Royals: After going 20-10 in the Cactus League, the Royals were 71-91 in 2011.

Giants: The defending champs were a stellar 23-12 in the spring. The regular season wasn't quite as kind, as they went 86-76 and missed the playoffs.

Rockies: A 20-11 Cactus League record was only good enough for a 73-89 mark.

Brewers: The success translated here, as the Brewers went 19-11 in Arizona and then 96-66, taking the NL Central title.

Twins: It didn't here. A 20-12 record topped the Grapefruit League, but the Twinkies were the worst team in the AL when it mattered, going 63-99.

2011 Worst Five

Astros: Well, this was a predictor. They went 11-24 and then 56-106.

Diamondbacks: This ... was not. After a 12-25 spring, the D-Backs shocked almost everyone by winning 94 games and taking the NL West.

White Sox: 11-20 in Cactus League action, 79-83 in the regular season.

A's: They were 12-21 and then 74-88.

Pirates: They were also 12-21 before going 72-90.


Futher, look at 2010 and find that the World Champion Giants had the third-best record in the spring, but their foe in the Fall Classic, the Rangers, had the worst record in the Cactus League. The 2009 Champion Yankees were a sparkling 24-10. The 2009 NL champion Phillies were 13-19 in spring action.

How about the 2008 World Champion Phillies? 12-18. Their World Series opponent? The Rays were 18-8. The A's shared the best spring record with the Rays, but went 75-86 in the regular season.

We could keep going, but the point has been made.
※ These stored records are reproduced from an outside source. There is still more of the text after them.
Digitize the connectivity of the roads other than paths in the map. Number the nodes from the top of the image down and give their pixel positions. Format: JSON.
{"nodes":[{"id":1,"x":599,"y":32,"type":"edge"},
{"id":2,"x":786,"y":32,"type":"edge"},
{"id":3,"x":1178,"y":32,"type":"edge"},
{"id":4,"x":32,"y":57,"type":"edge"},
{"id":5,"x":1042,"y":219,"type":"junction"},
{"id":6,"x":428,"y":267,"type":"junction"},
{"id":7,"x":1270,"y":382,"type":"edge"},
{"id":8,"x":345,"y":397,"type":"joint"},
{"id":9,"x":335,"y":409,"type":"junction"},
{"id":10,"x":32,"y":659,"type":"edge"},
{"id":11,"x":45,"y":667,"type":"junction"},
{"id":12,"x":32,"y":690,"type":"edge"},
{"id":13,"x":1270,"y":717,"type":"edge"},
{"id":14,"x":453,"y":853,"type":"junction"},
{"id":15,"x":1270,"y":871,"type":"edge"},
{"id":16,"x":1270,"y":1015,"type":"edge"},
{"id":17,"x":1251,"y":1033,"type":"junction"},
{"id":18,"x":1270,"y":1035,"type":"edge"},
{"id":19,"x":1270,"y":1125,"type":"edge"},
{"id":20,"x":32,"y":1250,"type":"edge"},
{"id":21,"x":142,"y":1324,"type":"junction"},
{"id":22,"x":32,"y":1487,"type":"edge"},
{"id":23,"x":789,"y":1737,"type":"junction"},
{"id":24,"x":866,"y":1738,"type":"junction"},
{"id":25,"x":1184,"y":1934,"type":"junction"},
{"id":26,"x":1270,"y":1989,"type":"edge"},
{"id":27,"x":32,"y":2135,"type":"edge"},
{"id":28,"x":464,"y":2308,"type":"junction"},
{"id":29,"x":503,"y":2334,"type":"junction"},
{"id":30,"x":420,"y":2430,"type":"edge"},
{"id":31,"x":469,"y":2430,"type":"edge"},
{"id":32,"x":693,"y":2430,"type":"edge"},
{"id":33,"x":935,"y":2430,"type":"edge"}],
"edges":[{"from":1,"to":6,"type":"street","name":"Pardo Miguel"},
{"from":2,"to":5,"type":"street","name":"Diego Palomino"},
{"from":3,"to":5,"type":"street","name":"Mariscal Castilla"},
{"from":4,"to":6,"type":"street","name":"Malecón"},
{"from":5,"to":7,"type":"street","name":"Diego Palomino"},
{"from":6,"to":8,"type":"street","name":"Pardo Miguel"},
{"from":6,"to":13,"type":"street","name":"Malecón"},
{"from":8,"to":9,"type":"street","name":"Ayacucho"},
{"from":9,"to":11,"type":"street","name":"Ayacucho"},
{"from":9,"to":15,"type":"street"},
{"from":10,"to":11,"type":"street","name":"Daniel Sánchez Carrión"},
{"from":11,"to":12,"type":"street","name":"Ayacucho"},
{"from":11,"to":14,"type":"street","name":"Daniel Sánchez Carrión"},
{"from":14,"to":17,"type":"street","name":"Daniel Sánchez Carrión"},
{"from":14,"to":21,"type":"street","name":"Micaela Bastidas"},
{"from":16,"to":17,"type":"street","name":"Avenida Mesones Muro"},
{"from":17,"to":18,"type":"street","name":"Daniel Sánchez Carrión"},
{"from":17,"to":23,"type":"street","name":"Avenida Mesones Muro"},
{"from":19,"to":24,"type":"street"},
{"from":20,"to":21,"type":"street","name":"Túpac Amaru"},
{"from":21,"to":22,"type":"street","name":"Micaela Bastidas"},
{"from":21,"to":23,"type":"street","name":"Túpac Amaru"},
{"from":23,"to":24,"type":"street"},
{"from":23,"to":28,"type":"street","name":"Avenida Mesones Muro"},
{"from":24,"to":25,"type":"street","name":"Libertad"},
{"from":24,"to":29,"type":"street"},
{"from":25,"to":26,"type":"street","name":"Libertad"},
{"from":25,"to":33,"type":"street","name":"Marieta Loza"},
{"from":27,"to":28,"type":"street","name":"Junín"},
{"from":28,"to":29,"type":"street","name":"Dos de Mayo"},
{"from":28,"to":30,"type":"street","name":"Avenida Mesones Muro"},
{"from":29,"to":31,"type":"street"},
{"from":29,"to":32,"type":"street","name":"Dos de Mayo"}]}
Some teams are great in the spring and carry it over. Some are great in the spring and suck in the regular season. Some are medicore in both, some terrible in both. Some teams are among the worst in the spring and make the playoffs. And everywhere in between. There is literally zero connection between the spring records and how those translate.

Now, we could go on a case-by-case basis and find an inspiring story of a group building confidence and coming together -- but the problem is we could just as easily find stories about a group that thought it built a ton of confidence in the spring and then went out and was awful when the games mattered. Anecdotal evidence doesn't prove anything.

The only real evidence we have is that spring records shouldn't be used when looking forward to the regular season.